## Data:
_____

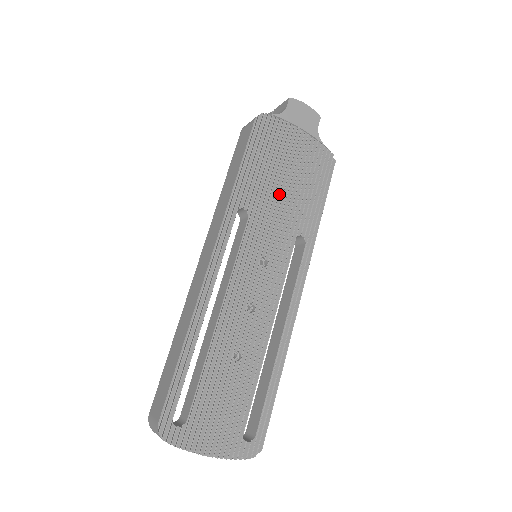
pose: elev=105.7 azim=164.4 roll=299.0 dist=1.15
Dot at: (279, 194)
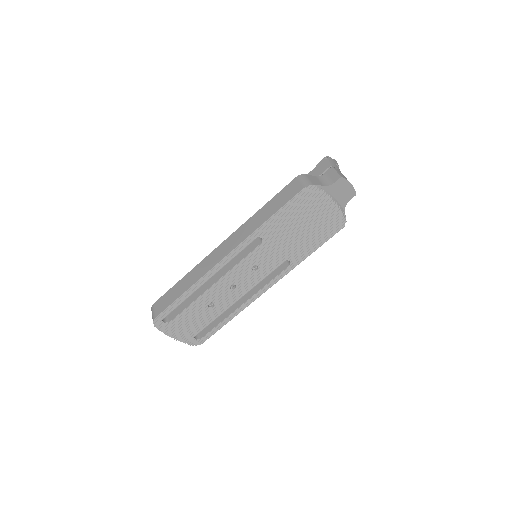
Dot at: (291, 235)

_____

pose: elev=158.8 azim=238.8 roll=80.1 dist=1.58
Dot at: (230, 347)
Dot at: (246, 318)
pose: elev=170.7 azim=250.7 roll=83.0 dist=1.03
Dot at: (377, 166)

_____

## What you should do:
Copy the listing's lines starting at the line containing "pose: elev=105.7 azim=164.4" and ending at the line containing "Dot at: (291, 235)", including both of those lines, and leave the pictures out of your answer.

## Problem solution:
pose: elev=105.7 azim=164.4 roll=299.0 dist=1.15
Dot at: (279, 194)
Dot at: (291, 235)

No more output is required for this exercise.